Talc has been used for over a century in a variety of cosmetic products. While pure cosmetic talc (free of asbestos) is not considered a risk factor for mesothelioma, it has been recently suggested that inhalation of cosmetic talc containing trace levels of asbestos is a risk factor for mesothelioma. Bulk analyses of cosmetic talcum products were performed in the 1960s and 1970s, however, the analytical methods used at that time were incapable of determining whether asbestos minerals were present in the asbestiform versus non-asbestiform habit. The distinction between these two mineral habits is critical, as non-asbestiform amphibole minerals do not present an asbestos-related cancer risk via inhalation. As such, we evaluated six historical talcum powders using modern-era analytical methods to determine if asbestos is present, and if so, to identify the mineral habit (asbestiform versus non-asbestiform) of the asbestos. Based on their labels, the products were produced by four manufacturers and sold between 1940 and 1977. The products were analyzed in duplicate by two laboratories using standard protocols.
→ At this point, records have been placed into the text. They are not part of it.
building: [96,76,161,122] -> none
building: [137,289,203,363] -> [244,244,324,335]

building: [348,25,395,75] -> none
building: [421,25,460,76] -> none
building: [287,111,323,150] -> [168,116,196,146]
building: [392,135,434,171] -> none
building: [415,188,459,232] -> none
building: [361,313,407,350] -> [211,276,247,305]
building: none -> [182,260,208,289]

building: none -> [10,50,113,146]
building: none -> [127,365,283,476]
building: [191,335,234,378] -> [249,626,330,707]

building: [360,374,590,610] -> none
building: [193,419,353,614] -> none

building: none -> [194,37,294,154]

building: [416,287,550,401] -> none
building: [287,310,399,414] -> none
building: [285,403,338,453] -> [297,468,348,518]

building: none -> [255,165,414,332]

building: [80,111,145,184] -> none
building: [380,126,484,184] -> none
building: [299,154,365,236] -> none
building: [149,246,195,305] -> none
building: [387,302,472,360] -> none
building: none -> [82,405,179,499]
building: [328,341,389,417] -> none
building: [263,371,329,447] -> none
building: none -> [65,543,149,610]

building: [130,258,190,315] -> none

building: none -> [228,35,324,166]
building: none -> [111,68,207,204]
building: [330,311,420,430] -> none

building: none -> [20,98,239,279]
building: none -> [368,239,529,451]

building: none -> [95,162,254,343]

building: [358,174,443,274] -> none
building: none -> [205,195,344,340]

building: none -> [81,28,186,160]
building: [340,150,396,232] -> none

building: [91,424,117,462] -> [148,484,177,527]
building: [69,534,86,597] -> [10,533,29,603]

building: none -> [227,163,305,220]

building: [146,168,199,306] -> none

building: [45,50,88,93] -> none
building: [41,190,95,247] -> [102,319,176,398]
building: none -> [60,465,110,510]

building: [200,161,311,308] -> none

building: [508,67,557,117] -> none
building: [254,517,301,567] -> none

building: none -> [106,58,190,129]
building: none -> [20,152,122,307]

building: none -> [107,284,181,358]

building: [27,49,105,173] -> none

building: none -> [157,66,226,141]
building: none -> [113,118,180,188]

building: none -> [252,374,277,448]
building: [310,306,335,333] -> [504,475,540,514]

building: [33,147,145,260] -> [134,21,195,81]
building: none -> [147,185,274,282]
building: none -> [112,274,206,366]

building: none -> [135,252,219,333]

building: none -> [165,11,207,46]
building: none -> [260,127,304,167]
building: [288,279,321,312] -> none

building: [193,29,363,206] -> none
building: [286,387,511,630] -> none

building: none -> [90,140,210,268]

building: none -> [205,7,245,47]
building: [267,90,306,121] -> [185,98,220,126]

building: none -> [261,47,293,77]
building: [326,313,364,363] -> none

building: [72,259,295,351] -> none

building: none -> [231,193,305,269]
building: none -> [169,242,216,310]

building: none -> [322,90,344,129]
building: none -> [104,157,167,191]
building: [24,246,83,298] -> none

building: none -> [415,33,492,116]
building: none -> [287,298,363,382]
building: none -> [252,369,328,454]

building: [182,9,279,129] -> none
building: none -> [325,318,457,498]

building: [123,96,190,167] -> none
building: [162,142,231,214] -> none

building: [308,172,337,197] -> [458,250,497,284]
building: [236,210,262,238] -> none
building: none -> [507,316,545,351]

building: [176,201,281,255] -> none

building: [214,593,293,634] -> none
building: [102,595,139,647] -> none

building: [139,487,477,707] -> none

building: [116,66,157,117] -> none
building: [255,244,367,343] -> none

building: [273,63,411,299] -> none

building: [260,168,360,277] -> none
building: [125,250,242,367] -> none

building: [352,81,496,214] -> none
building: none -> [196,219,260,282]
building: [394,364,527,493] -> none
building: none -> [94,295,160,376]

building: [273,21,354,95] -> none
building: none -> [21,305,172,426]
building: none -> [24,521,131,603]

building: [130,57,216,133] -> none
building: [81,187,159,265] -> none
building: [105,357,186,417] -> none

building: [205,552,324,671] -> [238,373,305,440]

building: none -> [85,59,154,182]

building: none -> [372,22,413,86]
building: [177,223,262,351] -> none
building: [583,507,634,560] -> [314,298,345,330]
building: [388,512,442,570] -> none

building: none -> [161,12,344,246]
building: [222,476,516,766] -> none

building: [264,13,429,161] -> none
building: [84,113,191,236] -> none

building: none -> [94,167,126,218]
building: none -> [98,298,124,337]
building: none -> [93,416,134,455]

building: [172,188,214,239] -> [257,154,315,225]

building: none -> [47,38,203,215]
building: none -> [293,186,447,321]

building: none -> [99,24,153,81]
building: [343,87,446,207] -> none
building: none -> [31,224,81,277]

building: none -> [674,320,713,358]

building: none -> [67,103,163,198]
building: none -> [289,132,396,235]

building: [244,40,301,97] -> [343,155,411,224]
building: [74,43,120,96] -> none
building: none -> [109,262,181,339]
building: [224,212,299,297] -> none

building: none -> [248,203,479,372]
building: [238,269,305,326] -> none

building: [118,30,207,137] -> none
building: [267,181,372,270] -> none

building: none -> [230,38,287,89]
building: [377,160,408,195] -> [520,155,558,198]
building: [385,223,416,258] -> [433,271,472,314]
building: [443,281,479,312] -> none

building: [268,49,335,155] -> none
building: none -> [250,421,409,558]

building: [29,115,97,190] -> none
Laboratory A analyzed samples using X-ray diffraction (XRD) and polarized light microscopy (PLM), and Laboratory B analyzed samples using PLM and transmission electron microscopy (TEM) with energy dispersive X-ray analysis (EDX) and selected area electron diffraction (SAED). No asbestiform minerals were found in any of the products. Nonetheless, even if some historical cosmetic talcum products contained trace amounts (≤0.1%) of asbestiform minerals, any resulting asbestos exposure would be expected to be exceedingly low, and comparable to exposures from breathing ambient air.